Indian Jews from the community Bene Israel celebrate the holiday with a ceremony called the “malida,” which is used to mark a number of important occasions, including b’nai mitzvah. The centerpiece of the malida is a special rice dish filled with and encircled by fruits and stacked in the center of a round plate to emulate the appearance of Mount Sinai. Both Jewish and Indian influences inform the malida, which is unique to this community.

The Children’s Tree

This year at the Museum, and in years to come, Tu BiShvat will be a time to celebrate and nurture our Children’s Tree. The story of this tree is one of connection, blooming, and possibility.

In January 1943, a group of young Jewish children detained in Theresienstadt planted a tree in celebration of Tu BiShvat with the help of their teacher, Irma Lauscher. The children took care of and nurtured the tree, using a portion of their collective water rations to keep the tree alive.

Over 140,000 Jews were imprisoned in Theresienstadt over the course of the Holocaust, and only 16,000 survived the war. Of those who died, 90,000 were sent to death camps where they were murdered, and 33,000 died in Theresienstadt due to disease and starvation. Only 200 of the 15,000 Jewish children imprisoned in Theresienstadt survived the Holocaust.
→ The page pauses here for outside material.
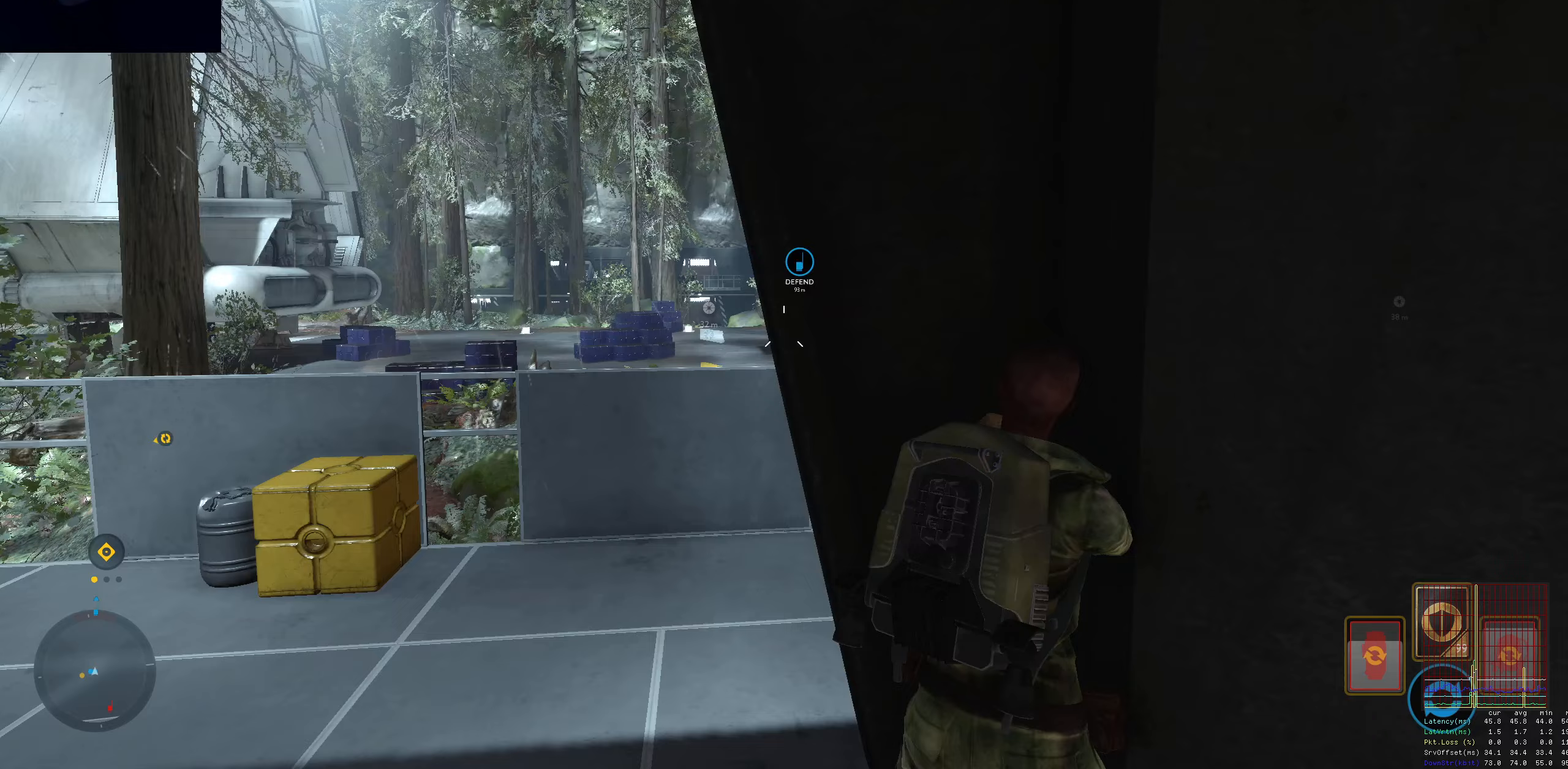
{"keys": [], "mouse": [], "events": []}
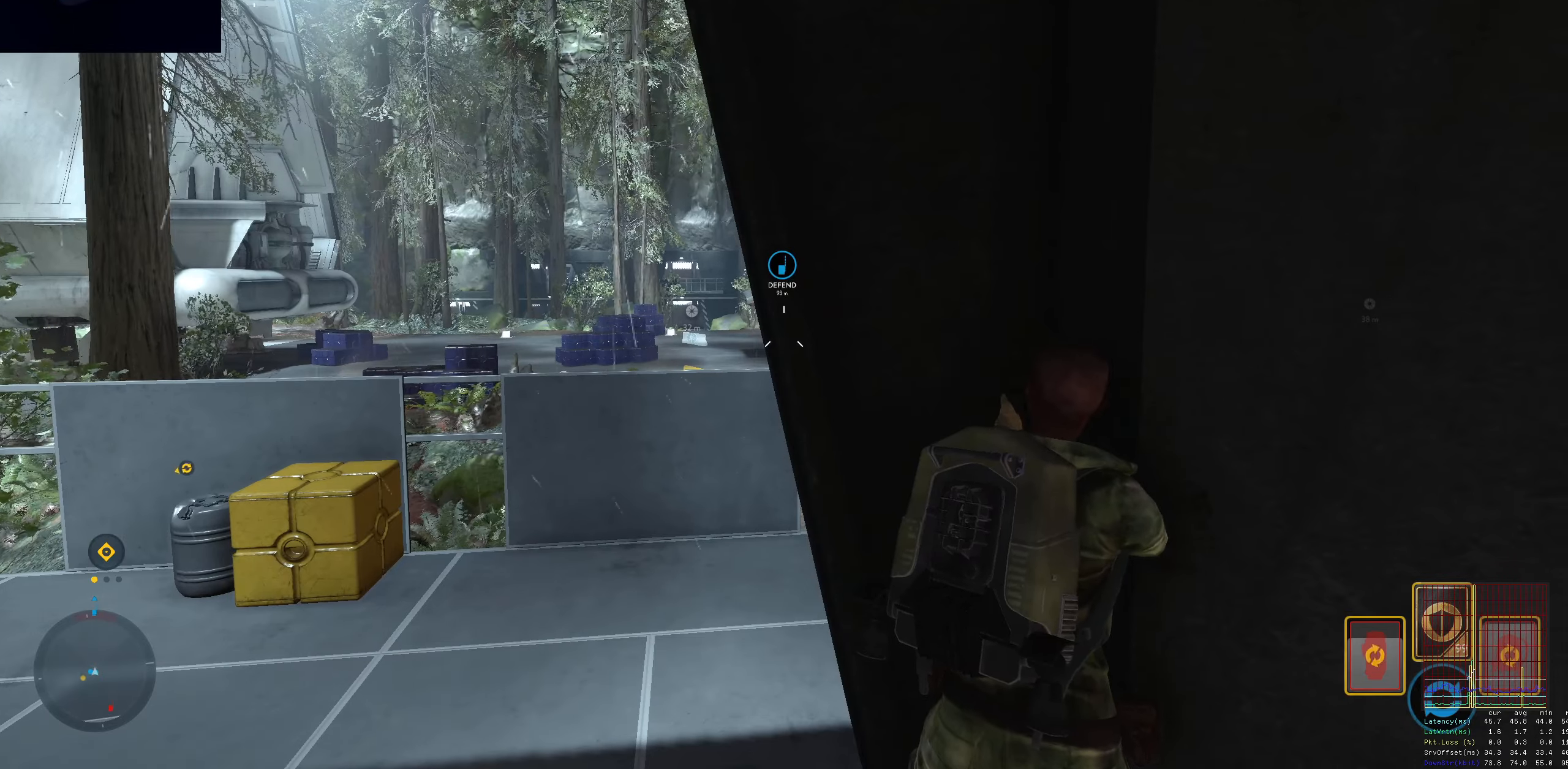
{"keys": [], "mouse": [], "events": []}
Those who lived placed a sign on the tree proclaiming, “As the branches of this tree, so the branches of our people!”

Since the end of the war, saplings from the original tree in Theresienstadt have found their way to cities around the world, including Chicago, Philadelphia, San Francisco, and Jerusalem. Now, we are proud to join the global tree network, and will join together with the students at PS/IS 276: The Battery Park City School, which is across the street from the Museum. With our student neighbors, we will water and care for it for generations to come, honoring the children who came before us, who recognized and worked to keep their connections to nature and celebrating the future generations of children who will preserve their legacy.